(Bounding box coordinate data)
__________

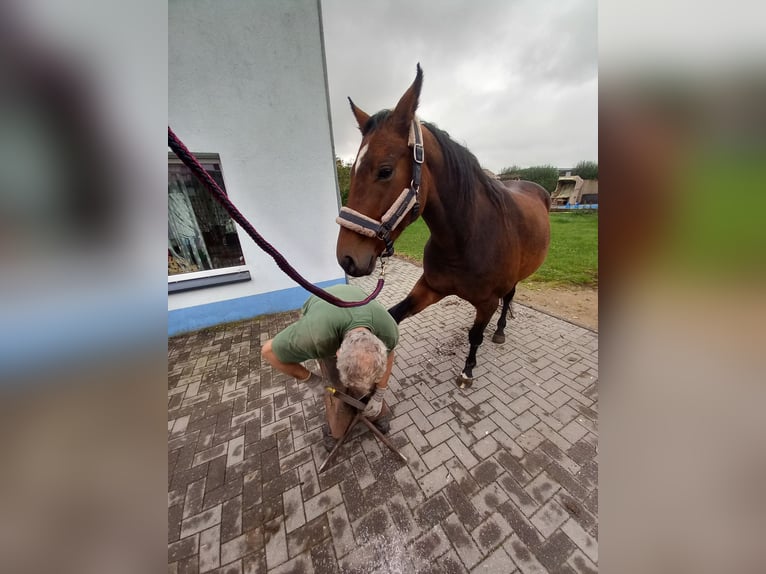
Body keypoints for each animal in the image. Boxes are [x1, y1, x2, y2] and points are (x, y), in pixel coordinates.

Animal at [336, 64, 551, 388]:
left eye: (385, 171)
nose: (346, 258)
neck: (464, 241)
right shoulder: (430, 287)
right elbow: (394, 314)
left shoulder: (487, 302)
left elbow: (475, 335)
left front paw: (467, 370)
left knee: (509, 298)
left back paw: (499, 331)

__________

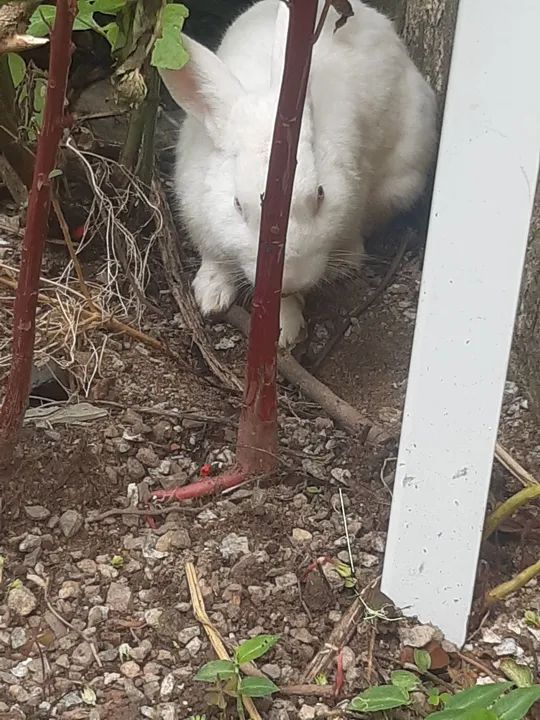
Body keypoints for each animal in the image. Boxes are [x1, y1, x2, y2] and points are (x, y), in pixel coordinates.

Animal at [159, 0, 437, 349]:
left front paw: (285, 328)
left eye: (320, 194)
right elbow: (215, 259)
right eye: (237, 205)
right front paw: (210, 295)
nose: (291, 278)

__________

**Exercise goal**: Look above for the line holding "left front paw: (285, 328)", then set down exactly that line and every line after it up to and including the line holding "nose: (291, 278)", with nothing else.

**Task response**:
left front paw: (285, 328)
left eye: (320, 194)
right elbow: (215, 259)
right eye: (237, 205)
right front paw: (210, 295)
nose: (291, 278)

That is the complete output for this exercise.